Jack White & Didley Bo
The Information by James Gleick starts with Claude Shannon and his 1948 paper, and that will be the centerpiece of the book. But the author quickly slides further back into time - back to when the Erupean colonialists were first in encountering the talking drums of 'Dark Africa'.

[At times there are two trains running with this book. That is, one, the argument that the world changed when some essential elements of what is information were conceived (by Shannon) and, two, a history of culture as communication. My interest here is the former, but notes are included on the latter.]

[It might be worthwhile to cite Glieck's sources - the book is built in part on erudition he gained by research/reading.]

It seems some of the missionaries begin to transcribe the language of the drums they heard. I take it this was a culture without written word. The Europeans, some of them, were quick to make the connection between the talking drums and the telegraph. 

Mixing metaphors, if you will, they forwarded the notion of the Signal - the fact that there was something similar underlying very different elements - the drum and the telegraph. Well, in fact, the connection was known. After all, the armies of Napoleon and others used drums as a muster point for armies. The European battle drum message was simple, like a church bell, indicating ''time to go to church.'' while the African drums had more complex messages


From the Vaults: Appreciation of Claude Shannon. 

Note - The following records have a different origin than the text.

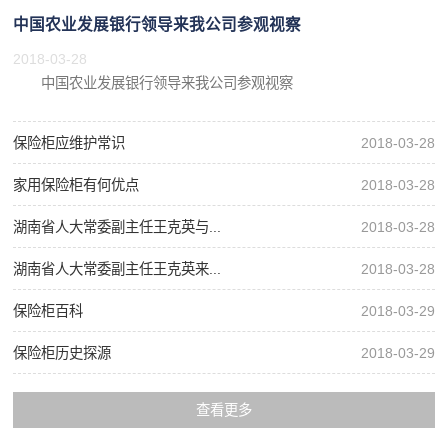
中国农业发展银行领导来我公司参观视察
2018-03-28
中国农业发展银行领导来我公司参观视察
保险柜应维护常识
2018-03-28
家用保险柜有何优点
2018-03-28
湖南省人大常委副主任王克英与...
2018-03-28
湖南省人大常委副主任王克英来...
2018-03-28
保险柜百科
2018-03-29
保险柜历史探源
2018-03-29
查看更多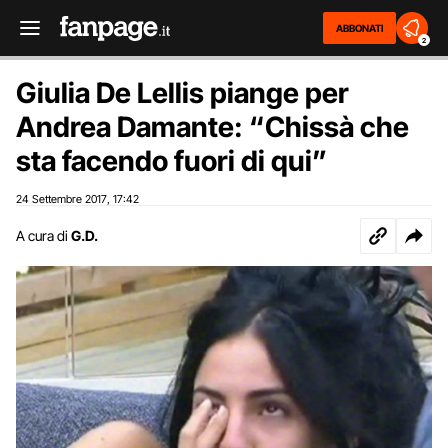
ABBONATI
2
Giulia De Lellis piange per
Andrea Damante: “Chissà che
sta facendo fuori di qui”
24 Settembre 2017
17:42
,
A cura di
G.D.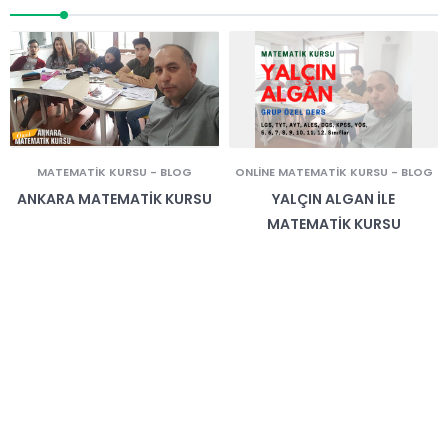
MATEMATIK KURSU
-
BLOG
ONLINE MATEMATIK KURSU
-
BLOG
ANKARA MATEMATIK KURSU
YALÇIN ALGAN İLE
MATEMATIK KURSU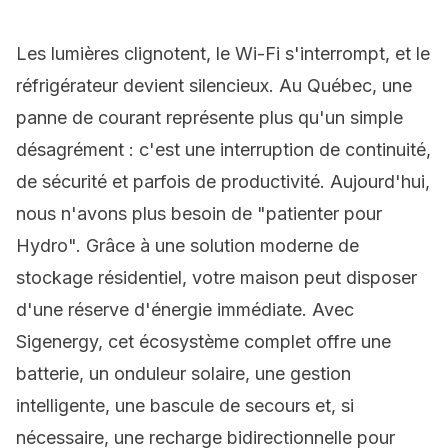
Les lumières clignotent, le Wi-Fi s'interrompt, et le
réfrigérateur devient silencieux. Au Québec, une
panne de courant représente plus qu'un simple
désagrément : c'est une interruption de continuité,
de sécurité et parfois de productivité. Aujourd'hui,
nous n'avons plus besoin de "patienter pour
Hydro". Grâce à une solution moderne de
stockage résidentiel, votre maison peut disposer
d'une réserve d'énergie immédiate. Avec
Sigenergy, cet écosystème complet offre une
batterie, un onduleur solaire, une gestion
intelligente, une bascule de secours et, si
nécessaire, une recharge bidirectionnelle pour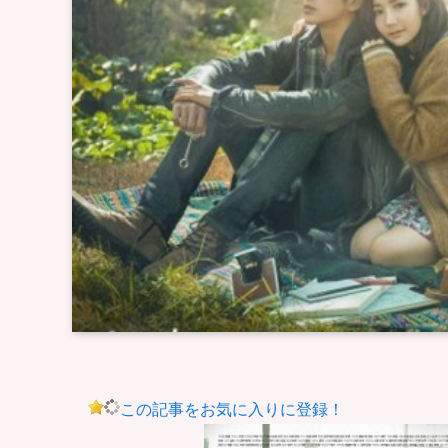
この記事をお気に入りに登録！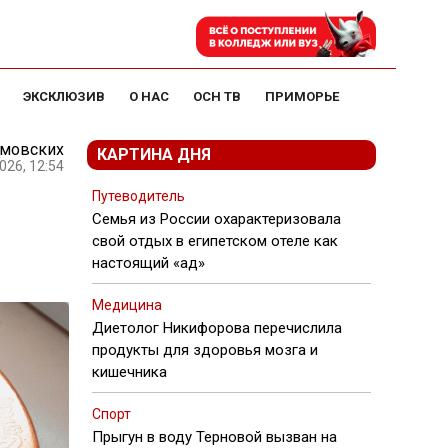
ЭКСКЛЮЗИВ
О НАС
ОСН ТВ
ПРИМОРЬЕ
амовских
КАРТИНА ДНЯ
026, 12:54
Путеводитель
Семья из России охарактеризовала
свой отдых в египетском отеле как
настоящий «ад»
Медицина
Диетолог Никифорова перечислила
продукты для здоровья мозга и
кишечника
Спорт
Прыгун в воду Терновой вызван на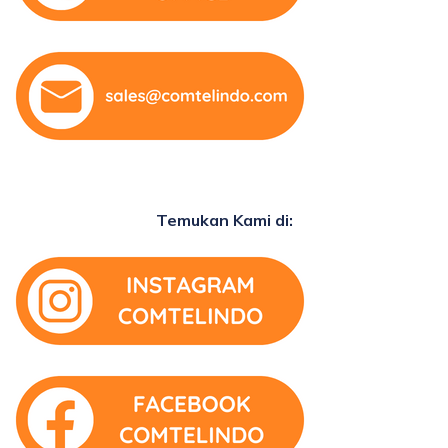
Temukan Kami di: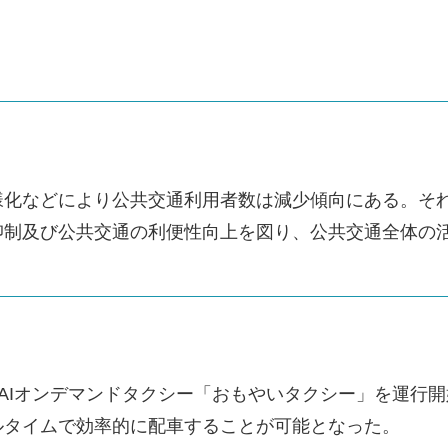
様化などにより公共交通利用者数は減少傾向にある。そ
抑制及び公共交通の利便性向上を図り、公共交通全体の
たAIオンデマンドタクシー「おもやいタクシー」を運行
ルタイムで効率的に配車することが可能となった。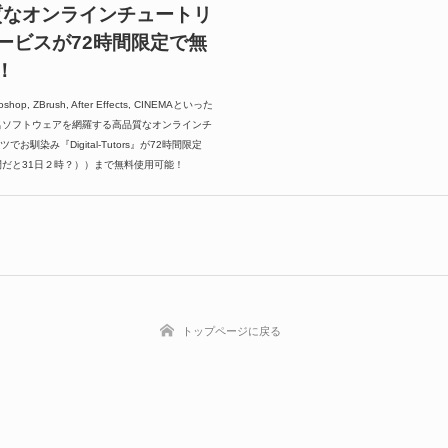
高品質なオンラインチュートリ
ービスが72時間限定で無
！
toshop, ZBrush, After Effects, CINEMAといった
名ソフトウェアを網羅する高品質なオンラインチ
お馴染み『Digital-Tutors』が72時間限定
間だと31日２時？））まで無料使用可能！
トップページに戻る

It's about as hard now to imagine the world of the telegraph as it is to imagine the world of the cuneiform. IT was a distant technology even when I was a lad, although there were Western Union offices in most fair-sized towns. One found telegrams in parents' mementos trunks - and they appeared, read by comically droll Western Union delivery men or boys,  in the old movies -  STOP -  the old movies that filled up so much of the time on early TV - STOP - We knew that telegrams were clipped and sparse- their words precious. The sound of the telegram was the staccato dispatch. The sound of telecommunications was electric dits and dahs, 0's and 1's -- it was the variable length Morse (telegraphic) code and then the fixed-length Baudot and Murray (teletype) codes.


Babbage's machine.
Some of the chapter stories of The Information will be familiar. I had some knowledge of Babbage that is repeated here. His calculating engines set the stage for modern computing (by influencing Hollderith, at least), tho the machine works of his time were too imprecise for his machines to be built. But reprise was useful as some was new and even more was learned but forgotten. Babbage's great success was conceptual: to envision mechanisms that would "throw the power of thought into wheel-work." Like many of his era, Babbage was a polymath, interested in everything; what was different about him was his interest in both mathematics and the state of the art of machine tooling and industry. He wrote ' On the economy of machinery and manufactures'.   His analysis of pin production makes you think of later Time and Motion studies. His pursuit of the dual interests (math and machining) set a great amount of cross breeding into motion.

The meaning of this to The Information's larger story: calculation becomes ever more intrinsic to understanding. In Babbage's words "Calculation becomes continually more necessary at each step of our progress."  Then came Ada.